» **Work to complete**
A) List the three seasons named in the garden care guide below, with the months given for each.
B) Say whether each statement agrees with the garden care guide below, and quote the words from the guide that decide it: (i) Feeding should stop by the end of August. (ii) Mulch should be piled up against the stems. (iii) Compost should be dug into the soil in February.
C) Write the next part of the seasonal garden care guide below, starting after its last sentence.

» **Document passage**
Late Summer — August
Slow down
Stop all feeding by end of August. Late feeding pushes soft growth that won't harden before frost. Let plants begin their natural wind-down. Continue watering as needed.
Let rose hips develop from September — they feed birds through autumn and winter. Allow echinacea and rudbeckia seed heads to mature for birds and self-seeding.
Autumn — October–November
Prepare for winter
After first hard frost, add 2–3" mulch around rose bases and hydrangea crown. Keep mulch away from stems. Protects roots and prevents frost heave on bulbs.
Leave structure standing through winter. Hydrangea dried heads, echinacea seed heads, rose hips. Feed birds, provide overwintering habitat for beneficial insects, protect crowns beneath.
Order next year's compost in October. Schedule a March delivery while stock is available. Getting ahead of the spring rush saves money and ensures supply.
Winter — December–February
Rest + prepare
Top-dress with compost in late February — before anything starts growing. Do it every February without fail. Do not dig it in.

» **Dataset content**
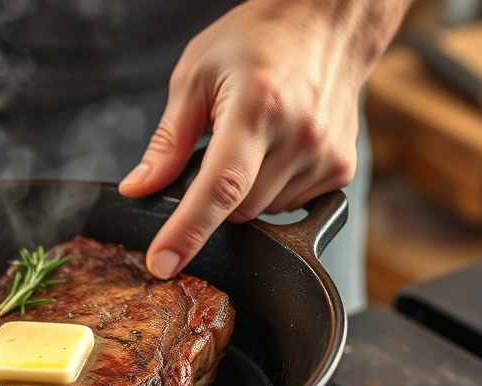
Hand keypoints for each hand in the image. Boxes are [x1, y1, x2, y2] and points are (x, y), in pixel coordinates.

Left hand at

» **Responses per task**
A)
Late Summer — August
Autumn — October–November
Winter — December–February

B)
(i) Yes: "Stop all feeding by end of August."
(ii) No: "Keep mulch away from stems."
(iii) No: "Do not dig it in."

C)
Prune rose in late February when forsythia blooms — the traditional NYC signal. Cut to outward-facing buds, remove dead and crossing canes, open up the center for airflow.
Leave hydrangea completely alone until late March. Cut back once you can clearly see which buds are alive — cut just above the first pair of healthy buds on each stem.
Year 3 target (2028): Do a soil test through Cornell Cooperative Extension. After two years of annual compost top-dressing, you'll have a much better baseline. This is when you calibrate pH, check for nutrient gaps, and decide whether to continue or adjust inputs.